It’s the beginning of a new year and I’m facing the feeling so many writers dread—the fear that I will never compose another decent sentence—the dread that I will not only have nothing to say, but also that what I do write will limp along badly—boring, boring prose that no one with even half a literary brain would lay claim to.
Part of what frustrates me is my seeming lack of focus, the realization as this blog evolves that my interests are too eclectic. I enjoy a little of this and a lot of that and that and that. With Sara and I traveling so much, I feel my writing is both literally and stylistically all over the map, sometimes funny, sometimes deadly serious. Are my own eccentric inclinations exaggerated by the sheer geographical range, if nothing else?
It might be boring, but I sometimes wish I were one of those people with a singular focus! Practically speaking, how does one lend cohesion to a blog that’s at one time or another about Haiti, Vietnam, art, poetry, dogs, travel, disaster response, and election fraud?
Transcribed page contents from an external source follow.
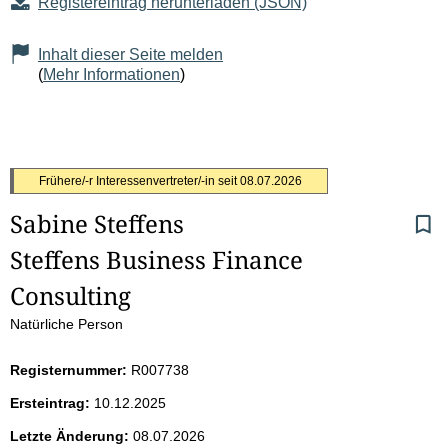
Registereintrag herunterladen (JSON)
Inhalt dieser Seite melden
(
Mehr Informationen
)
S
Frühere/-r Interessenvertreter/-in seit
08.07.2026
Sabine Steffens
e
Steffens Business Finance 
i
Consulting
t
Natürliche Person
e
Registernummer:
R007738
n
Ersteintrag:
10.12.2025
i
Letzte Änderung:
08.07.2026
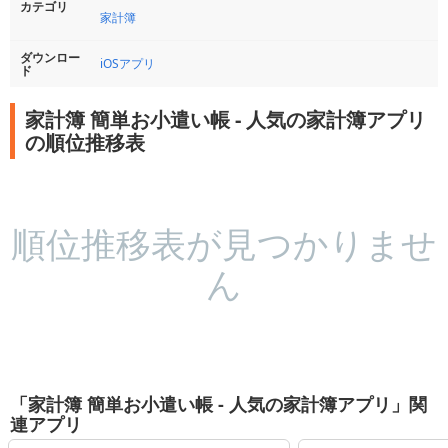
カテゴリ
家計簿
ダウンロー
iOSアプリ
ド
家計簿 簡単お小遣い帳 - 人気の家計簿アプリ
の順位推移表
順位推移表が見つかりませ
ん
「家計簿 簡単お小遣い帳 - 人気の家計簿アプリ」関
連アプリ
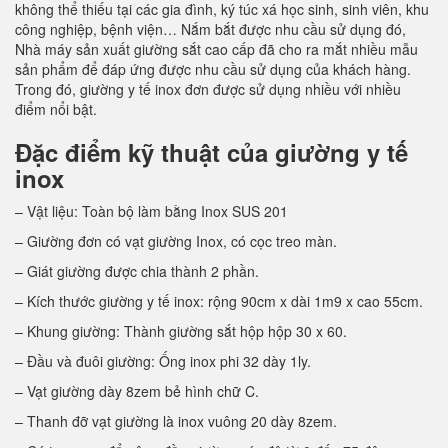
không thể thiếu tại các gia đình, ký túc xá học sinh, sinh viên, khu
công nghiệp, bệnh viện… Nắm bắt được nhu cầu sử dụng đó,
Nhà máy sản xuất giường sắt cao cấp đã cho ra mắt nhiều mẫu
sản phẩm để đáp ứng được nhu cầu sử dụng của khách hàng.
Trong đó, giường y tế inox đơn được sử dụng nhiều với nhiều
điểm nổi bật.
Đặc điểm kỹ thuật của giường y tế
inox
– Vật liệu: Toàn bộ làm bằng Inox SUS 201
– Giường đơn có vạt giường Inox, có cọc treo màn.
– Giát giường được chia thành 2 phần.
– Kích thước giường y tế inox: rộng 90cm x dài 1m9 x cao 55cm.
– Khung giường: Thành giường sắt hộp hộp 30 x 60.
– Đầu và đuôi giường: Ống inox phi 32 dày 1ly.
– Vạt giường dày 8zem bẻ hình chữ C.
– Thanh đỡ vạt giường là inox vuông 20 dày 8zem.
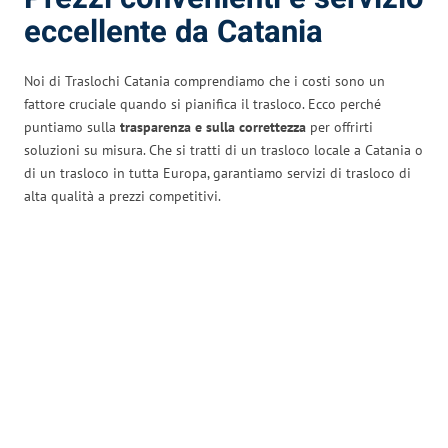
eccellente da Catania
Noi di Traslochi Catania comprendiamo che i costi sono un
fattore cruciale quando si pianifica il trasloco. Ecco perché
puntiamo sulla
trasparenza e sulla correttezza
per offrirti
soluzioni su misura. Che si tratti di un trasloco locale a Catania o
di un trasloco in tutta Europa, garantiamo servizi di trasloco di
alta qualità a prezzi competitivi.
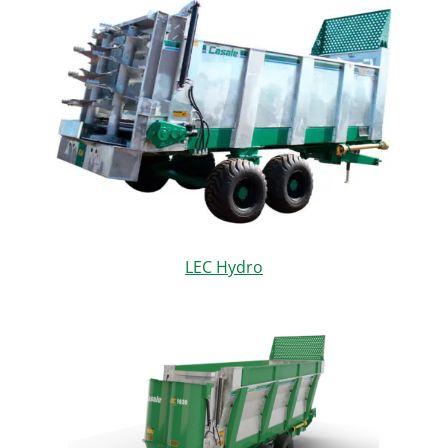
LEC Hydro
Then when you expand that list even further by adding topics I’ve yet to address, but plan to (my work in India this past year, for example), it becomes a dizzying mish-mash that would give even the most open-minded reader a case of topical whiplash.
So, my questions this New Year’s Day remain:
–How singularly focused does a blog need to be?
–What makes you keep reading one blog but not another?
–What is your biggest fear as a writer?
–Would you be willing to discuss any of these issues in a post to your blog?
I’d love to know I’m not alone with these writerly fears for the coming year. How do you manage your own creative insecurities?